Will the Progressives dominate the elections again?

According to the latest survey by the Faktor Plus public opinion research agency conducted between October 5 and 11, the ruling Serbian Progressive Party is expected to capture 44.5% of the votes on December 17, if the elections were held today.

In the survey, which doesn’t concern Kosovo, the far-right coalition of Dveri and Zavetnici (Oathkeepers) takes second place, with 11% of the support from the 1,200 respondents involved.

It is clear that the Serbian voter base is leaning quite nationalist, and the “Kosovo issue” will be emphasized even more during the election campaign, where the government holds a significant advantage, though the others aren’t to be underestimated.

However, it’s unlikely that the Serbian Progressive Party will change its coalition partner, so they will likely continue to govern alongside the Serbian Socialist Party, which is expected to come in third.

The leader of the socialists, Ivica Dačić, who was born in Kosovo, was strongly against early elections when the question was raised by the government. At the time, it was the Serbian president who wanted the elections, but in May, he did not provide an exact date, only suggesting that he would call for the elections within a few months.

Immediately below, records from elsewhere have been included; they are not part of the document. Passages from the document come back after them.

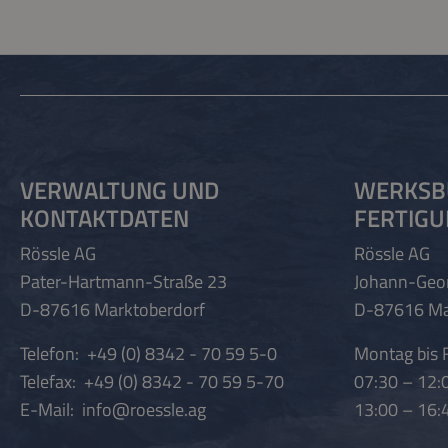
VERWALTUNG UND
WERKSB
KONTAKTDATEN
FERTIG
Rössle AG
Rössle AG
Pater-Hartmann-Straße 23
Johann-Geo
D-87616 Marktoberdorf
D-87616 Ma
Telefon:
+49 (0) 8342 - 70 59 5-0
Montag bis F
Telefax:
+49 (0) 8342 - 70 59 5-70
07:30 – 12:
E-Mail:
info@roessle.ag
13:00 – 16: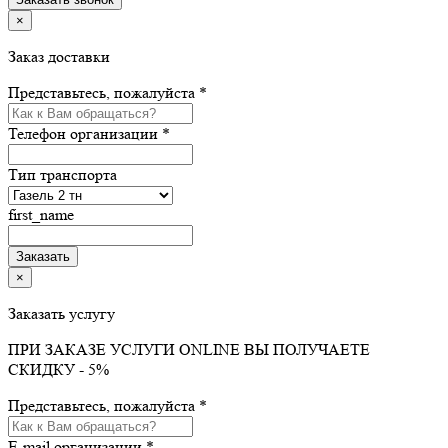
×
Заказ доставки
Представьтесь, пожалуйста *
Телефон организации *
Тип транспорта
first_name
×
Заказать услугу
ПРИ ЗАКАЗЕ УСЛУГИ ONLINE ВЫ ПОЛУЧАЕТЕ
СКИДКУ - 5%
Представьтесь, пожалуйста *
E-mail организации *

From all this, it can be inferred that with the announcement of the December 17 elections, the Serbian president is not fulfilling the desires of the opposition, but instead pursuing his own interests.

Those who won’t make it to the podium

According to current surveys, there are three more parties that could pass the 3% parliamentary threshold and won’t have to wait for another round of elections.

Among the opposition parties that are referred to as pro-European, the Party of Freedom and Justice could perform the best with 8.1%, potentially securing the fourth place.

Behind them, the Serbian People’s Movement is polling at 5.9%, although it is a two-faced party, combining European ideals with strong nationalist policies on the Kosovo issue, which might be labeled as a form of  national policy.

The Serbian Coalition NADA, polling at 4%, could come in sixth place, strengthening the nationalistic right-wing camp on the sidelines.

Adding and subtracting, it becomes evident that the proportion of those supporting the European option in the next Serbian parliament barely exceeds 10%, while approximately 15% of “democratic” votes will go to parties receiving less than 3%.

In the category of those who might still have a chance are the long-established Democratic Party (DS), the liberal-minded Movement of Free Citizens , and the party known as “The Unleashed Minister” Rade Basta’s European Path. This confirms our strong opinion that it won’t be Basta who leads Serbia into the European Union, not even close.

In light of this, it raises the question of why the Serbian opposition demanded early elections. Although there are four or five personalities in the opposition ranks, none of them have reached a charismatic level. To achieve better results than before, they would need to compete with the media and the frequent elections against the progressive and government structures.

Therefore, the early parliamentary elections on December 17 will likely bring more struggle for the opposition to figure out where the new chance went, which wasn’t a genuine opportunity in the first place.